- Arvid Olsson in 1938

Member of the Swedish Parliament for Stockholm Municipality
- In office 1934–1940

Personal details
- Died: 1958 Stockholm
- Party: Social Democrat (–1917), Left Socialist/Communist (1917–1929), Socialist (1929–1940s)
- Profession: Gunsmith, editor

= Arvid Olsson =

Swedish politician and trade unionist

Ernst Arvid Olsson (1888–1958) was a Swedish politician and trade unionist. He was one of the foremost leaders of the Socialist Party.

==Youth==
Olsson hailed from a statare family. He became a gunsmith for the Swedish Navy and a labour activist, living in Ramundeboda outside Laxå. A delegate at the 1914 congress of the Social Democratic Youth League, Olsson was thereafter one of the first Swedish communists to undergo political training in Soviet Russia.

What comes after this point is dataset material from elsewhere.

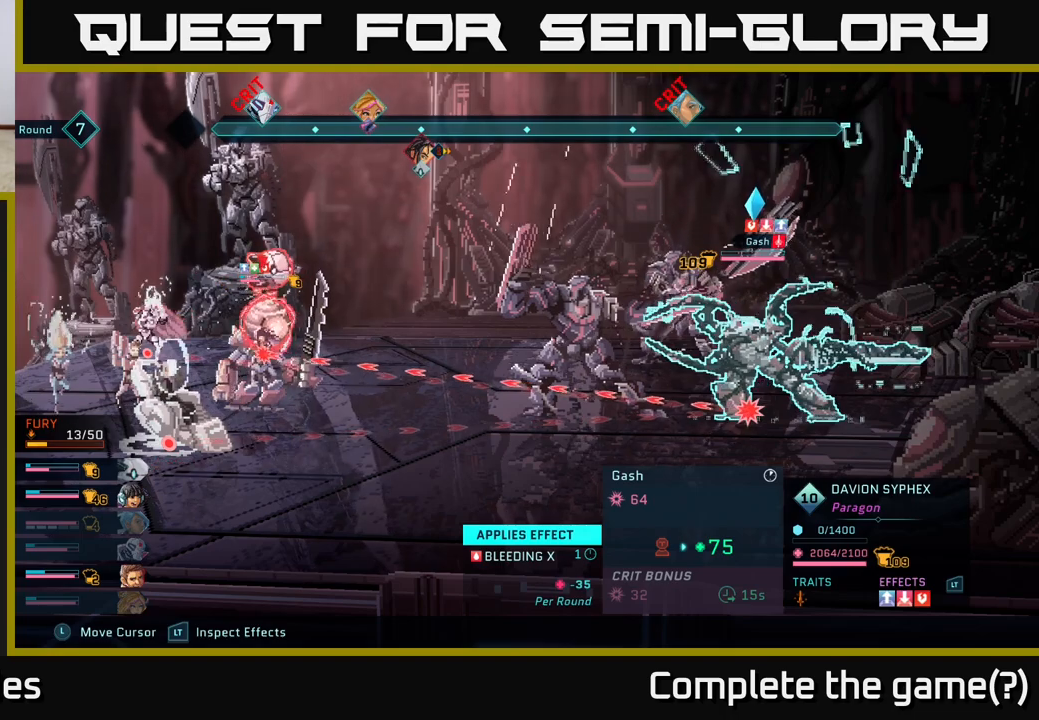
{"buttons": ["R2", "DPAD_UP"], "left_stick": "center", "right_stick": "center", "events": [[467, "DPAD_UP", "down"]]}
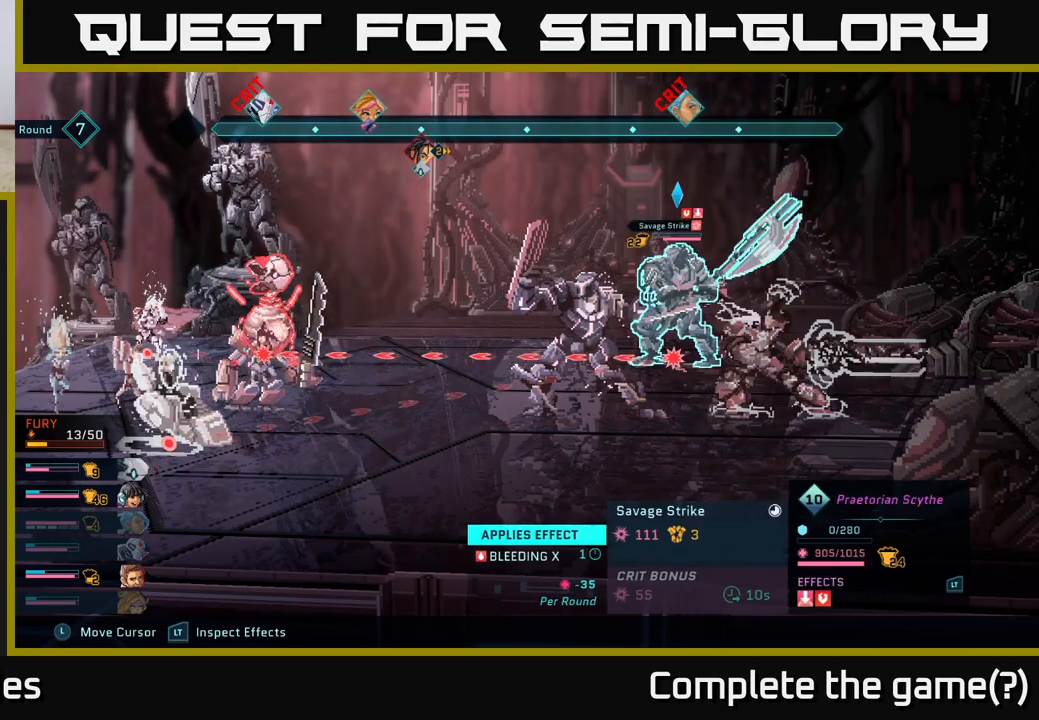
{"buttons": ["R2"], "left_stick": "center", "right_stick": "center", "events": [[83, "DPAD_UP", "up"]]}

==Communist labour leader==
Olsson served as party secretary of the Communist Party. He also presided over the Trade Union Committee of the party and was the trade union affairs editor of Folkets Dagblad Politiken. However, after the sixth Congress of the Communist International the party suffered a factional conflict. Olsson belonged to the same grouping in the Central Committee as Karl Kilbom and Nils Flyg.

In August 1929, Olsson and Kilbom visited Moscow and were given the opportunity to express self-criticism. In October 1929 the split was final, as Kilbom, Olsson, Flyg and their followers were expelled from the party by the Executive Committee of the Communist International (through its representative Kullervo Manner). The expellees regrouped as a separate Communist Party of Sweden, later renamed Socialist Party. Olsson became the spokesperson on trade union affairs of the new party.

==In parliament==
Olsson became a member of Parliament in 1934, replacing Edoff Andersson (who had died). He was elected to parliament in 1936. In the socialist parliamentary group, Olsson was Flyg's sole supporter in the controversy over the debate on the Spanish Civil War (Flyg was accused by others in the party of adopting a too ambivalent line towards the defense of the Spanish Republic). In 1937, Olsson and communist parliamentarian Knut Senander presented a joint motion to repeal the 1899 Åkarp Law, that was perceived as anti-labour. The motion was passed in both chambers of parliament in 1938. Olsson was one of the two parliamentarians that remained in the Socialist Party until the 1940 election (the other was Flyg).

==Editor==
When Folkets Dagblad Politiken reappeared in 1942, Olsson was again named editor of trade union affairs of the newspaper. When Flyg died in 1943, Olsson was named as the new chief editor of the newspaper.

==Political legacy==
Olsson was one of the architects of the process of shifting the Socialist Party towards nationalist positions. He employed Marxist terminology to justify these positions. Olsson argued that in circumstances such as the war between Finland and the Soviet Union the party ought to support the right of self-determination of smaller nations.

==Later life==
After the Second World War, Olsson retreated from political life. He worked at the Public Employment Service office in Södermalm for a few years.